Among the many high-profile signatories are Michael Hayden, former director of CIA and National Security Agency, John Negroponte, who was the first director of national intelligence, Robert Zoellick, former deputy secretary of state and Tom Ridge and Michael Chertoff, who are former secretaries of homeland security.

Tell the truth - Trump at the controls of nuclear weapons makes you a bit uneasy, right?

The choice between the devils is absolutely clear.

As if it wasn't already clear the moment he mocked a handicapped man.

Peter said...

Some of the words used to describe Trump (besides liar) are "unhinged", "egomaniac" "hot-headed" "thin-skinned" and "loose cannon". not exactly things you want in a president.

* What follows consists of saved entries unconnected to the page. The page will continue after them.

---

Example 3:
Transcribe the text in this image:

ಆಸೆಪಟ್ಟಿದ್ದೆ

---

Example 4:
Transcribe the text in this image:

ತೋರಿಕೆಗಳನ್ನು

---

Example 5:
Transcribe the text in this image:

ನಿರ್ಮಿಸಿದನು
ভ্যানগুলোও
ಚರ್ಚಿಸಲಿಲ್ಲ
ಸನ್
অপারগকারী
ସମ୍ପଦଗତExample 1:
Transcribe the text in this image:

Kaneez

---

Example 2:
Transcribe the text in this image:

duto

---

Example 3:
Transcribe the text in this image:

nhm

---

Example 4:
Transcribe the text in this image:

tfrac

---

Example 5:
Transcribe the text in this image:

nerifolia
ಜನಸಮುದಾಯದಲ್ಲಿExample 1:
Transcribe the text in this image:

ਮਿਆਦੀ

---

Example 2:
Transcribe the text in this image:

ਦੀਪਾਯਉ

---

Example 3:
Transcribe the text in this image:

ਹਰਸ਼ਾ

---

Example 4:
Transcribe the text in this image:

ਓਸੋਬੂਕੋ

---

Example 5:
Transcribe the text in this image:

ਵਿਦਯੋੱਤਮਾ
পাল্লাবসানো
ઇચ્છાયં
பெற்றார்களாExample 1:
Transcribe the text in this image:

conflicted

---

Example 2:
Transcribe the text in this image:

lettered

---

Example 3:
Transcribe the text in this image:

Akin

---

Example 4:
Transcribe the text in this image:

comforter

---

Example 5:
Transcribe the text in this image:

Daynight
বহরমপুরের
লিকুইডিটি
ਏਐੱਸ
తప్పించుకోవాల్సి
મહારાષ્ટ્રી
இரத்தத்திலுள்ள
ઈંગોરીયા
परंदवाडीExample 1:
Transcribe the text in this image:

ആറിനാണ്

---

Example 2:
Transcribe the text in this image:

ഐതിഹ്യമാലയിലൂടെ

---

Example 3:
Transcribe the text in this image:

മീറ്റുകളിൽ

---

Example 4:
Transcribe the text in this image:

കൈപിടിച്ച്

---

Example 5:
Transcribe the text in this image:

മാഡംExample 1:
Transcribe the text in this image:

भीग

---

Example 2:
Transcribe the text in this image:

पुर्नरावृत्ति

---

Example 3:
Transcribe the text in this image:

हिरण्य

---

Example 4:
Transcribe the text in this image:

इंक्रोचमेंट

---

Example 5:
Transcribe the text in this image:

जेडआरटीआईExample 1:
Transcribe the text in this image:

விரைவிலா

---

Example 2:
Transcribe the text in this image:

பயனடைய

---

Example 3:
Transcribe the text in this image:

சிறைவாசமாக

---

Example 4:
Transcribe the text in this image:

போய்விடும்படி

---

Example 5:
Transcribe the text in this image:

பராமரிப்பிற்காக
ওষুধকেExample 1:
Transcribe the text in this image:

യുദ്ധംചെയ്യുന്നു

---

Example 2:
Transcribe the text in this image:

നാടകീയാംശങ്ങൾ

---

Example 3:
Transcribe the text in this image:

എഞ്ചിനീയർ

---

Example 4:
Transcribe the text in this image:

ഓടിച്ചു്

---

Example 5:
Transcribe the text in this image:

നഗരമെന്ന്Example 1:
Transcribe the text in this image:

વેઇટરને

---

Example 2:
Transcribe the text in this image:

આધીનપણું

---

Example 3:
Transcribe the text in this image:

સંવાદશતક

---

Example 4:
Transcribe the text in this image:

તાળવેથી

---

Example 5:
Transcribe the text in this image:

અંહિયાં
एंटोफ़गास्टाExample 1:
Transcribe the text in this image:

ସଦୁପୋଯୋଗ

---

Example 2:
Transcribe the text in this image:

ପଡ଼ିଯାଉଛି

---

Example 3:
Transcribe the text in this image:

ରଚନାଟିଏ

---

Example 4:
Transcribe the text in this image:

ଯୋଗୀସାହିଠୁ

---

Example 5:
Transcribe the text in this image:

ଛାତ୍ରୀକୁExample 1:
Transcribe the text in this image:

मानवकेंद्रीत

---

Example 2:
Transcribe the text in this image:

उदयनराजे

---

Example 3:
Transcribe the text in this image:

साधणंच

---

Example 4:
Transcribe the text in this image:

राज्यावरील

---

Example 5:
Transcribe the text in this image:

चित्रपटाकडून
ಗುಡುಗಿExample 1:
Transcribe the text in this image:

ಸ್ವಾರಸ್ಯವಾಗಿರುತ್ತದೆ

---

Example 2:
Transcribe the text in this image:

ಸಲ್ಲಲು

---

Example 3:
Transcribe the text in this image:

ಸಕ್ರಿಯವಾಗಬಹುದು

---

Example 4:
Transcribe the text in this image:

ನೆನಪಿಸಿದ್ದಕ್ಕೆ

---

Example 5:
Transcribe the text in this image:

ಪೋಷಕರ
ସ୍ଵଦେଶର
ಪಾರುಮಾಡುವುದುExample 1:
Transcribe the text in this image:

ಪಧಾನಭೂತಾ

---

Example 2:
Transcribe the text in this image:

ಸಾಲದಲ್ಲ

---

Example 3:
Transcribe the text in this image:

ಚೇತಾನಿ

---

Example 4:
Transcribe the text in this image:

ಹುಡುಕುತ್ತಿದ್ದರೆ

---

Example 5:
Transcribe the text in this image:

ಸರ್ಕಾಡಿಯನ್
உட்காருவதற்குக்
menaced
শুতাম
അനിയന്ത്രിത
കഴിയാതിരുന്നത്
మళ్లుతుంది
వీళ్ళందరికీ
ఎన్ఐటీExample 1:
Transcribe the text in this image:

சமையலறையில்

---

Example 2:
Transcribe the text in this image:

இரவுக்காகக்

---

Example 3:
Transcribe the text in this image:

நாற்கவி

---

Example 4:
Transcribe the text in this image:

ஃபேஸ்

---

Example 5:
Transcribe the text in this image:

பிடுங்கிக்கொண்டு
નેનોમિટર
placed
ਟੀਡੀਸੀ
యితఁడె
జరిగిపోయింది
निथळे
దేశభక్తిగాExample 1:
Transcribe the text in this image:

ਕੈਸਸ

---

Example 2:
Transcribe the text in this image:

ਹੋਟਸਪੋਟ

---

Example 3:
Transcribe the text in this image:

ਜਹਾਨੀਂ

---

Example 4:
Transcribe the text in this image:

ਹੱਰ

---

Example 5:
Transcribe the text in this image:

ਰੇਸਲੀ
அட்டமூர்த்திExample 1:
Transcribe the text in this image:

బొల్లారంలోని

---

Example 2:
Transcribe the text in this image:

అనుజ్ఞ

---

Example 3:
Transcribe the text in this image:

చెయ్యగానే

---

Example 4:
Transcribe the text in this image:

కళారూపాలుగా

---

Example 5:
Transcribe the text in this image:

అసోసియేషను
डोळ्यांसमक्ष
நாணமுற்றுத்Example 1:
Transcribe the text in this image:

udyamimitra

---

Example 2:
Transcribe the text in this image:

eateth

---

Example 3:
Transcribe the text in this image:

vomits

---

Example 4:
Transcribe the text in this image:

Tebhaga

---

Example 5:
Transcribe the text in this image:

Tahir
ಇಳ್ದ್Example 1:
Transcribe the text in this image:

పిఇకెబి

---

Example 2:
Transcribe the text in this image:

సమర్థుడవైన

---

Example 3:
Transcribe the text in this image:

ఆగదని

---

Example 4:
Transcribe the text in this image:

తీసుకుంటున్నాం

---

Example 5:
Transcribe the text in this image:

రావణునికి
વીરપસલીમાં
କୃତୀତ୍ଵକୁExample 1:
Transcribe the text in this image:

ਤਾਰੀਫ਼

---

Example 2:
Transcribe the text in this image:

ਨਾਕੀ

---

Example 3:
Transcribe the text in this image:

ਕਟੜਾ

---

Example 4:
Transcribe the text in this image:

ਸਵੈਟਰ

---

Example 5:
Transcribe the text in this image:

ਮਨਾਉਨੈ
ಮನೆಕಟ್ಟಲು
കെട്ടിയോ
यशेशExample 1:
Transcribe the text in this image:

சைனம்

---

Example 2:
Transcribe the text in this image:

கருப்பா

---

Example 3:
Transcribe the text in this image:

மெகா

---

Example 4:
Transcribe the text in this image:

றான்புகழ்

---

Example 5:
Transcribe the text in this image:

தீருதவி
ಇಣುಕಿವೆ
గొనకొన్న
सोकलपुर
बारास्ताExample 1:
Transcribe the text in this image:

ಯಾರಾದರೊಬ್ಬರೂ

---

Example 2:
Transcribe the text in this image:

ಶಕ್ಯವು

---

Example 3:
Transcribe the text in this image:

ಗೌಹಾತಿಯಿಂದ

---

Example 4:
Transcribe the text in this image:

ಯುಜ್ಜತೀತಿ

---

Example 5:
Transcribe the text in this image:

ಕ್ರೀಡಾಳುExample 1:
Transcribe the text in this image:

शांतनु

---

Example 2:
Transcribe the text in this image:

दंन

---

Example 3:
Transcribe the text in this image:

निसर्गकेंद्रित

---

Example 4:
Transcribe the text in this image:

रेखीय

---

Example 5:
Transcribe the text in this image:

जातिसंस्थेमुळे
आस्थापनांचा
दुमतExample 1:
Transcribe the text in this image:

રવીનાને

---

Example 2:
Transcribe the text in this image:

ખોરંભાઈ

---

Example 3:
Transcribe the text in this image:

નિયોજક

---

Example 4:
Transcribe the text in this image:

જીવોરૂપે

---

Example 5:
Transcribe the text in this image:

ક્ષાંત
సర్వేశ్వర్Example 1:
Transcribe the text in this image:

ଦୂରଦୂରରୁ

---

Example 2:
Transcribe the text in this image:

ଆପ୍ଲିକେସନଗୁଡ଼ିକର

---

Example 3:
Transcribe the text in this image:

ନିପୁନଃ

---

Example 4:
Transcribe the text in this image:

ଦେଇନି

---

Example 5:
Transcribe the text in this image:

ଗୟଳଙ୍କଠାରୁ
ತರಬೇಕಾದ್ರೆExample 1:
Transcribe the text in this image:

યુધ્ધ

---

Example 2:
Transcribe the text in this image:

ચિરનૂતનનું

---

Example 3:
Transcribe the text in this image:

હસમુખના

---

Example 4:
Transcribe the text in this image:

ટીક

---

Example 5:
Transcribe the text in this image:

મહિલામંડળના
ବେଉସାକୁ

“One wonders if Republican leaders have begun to realize that they may have hitched their fate and the fate of their party to a man with a disordered personality,” Robert Kagan of the Brookings Institution, a former Reagan administration official, wrote Aug. 1 in The Washington Post.

But it seems there could be a reason for some of these. In today's Daily Sun Robert Gillette wrote about what Trump's problem might be - Narcissistic Personality Disorder.

“Narcissistic personality disorder is a mental disorder in which people have an inflated sense of their own importance, a deep need for admiration and a lack of empathy for others. But behind this mask of ultraconfidence lies a fragile self-esteem that’s vulnerable to the slightest criticism….”

This is something that many psychiatrists agree with. Conservative columnist Charles Krauthammer — a trained psychiatrist — wrote on Aug. 4 that Trump’s behavior is “beyond narcissism. I used to think Trump was an 11-year-old, an undeveloped schoolyard bully. I was off by about 10 years. His needs are more primitive, an infantile hunger for approval and praise, a craving that can never be satisfied.”

A pampered since birth, spoiled-rotten, hot-headed, thin skinned egomaniac bully. That is who you would vote for?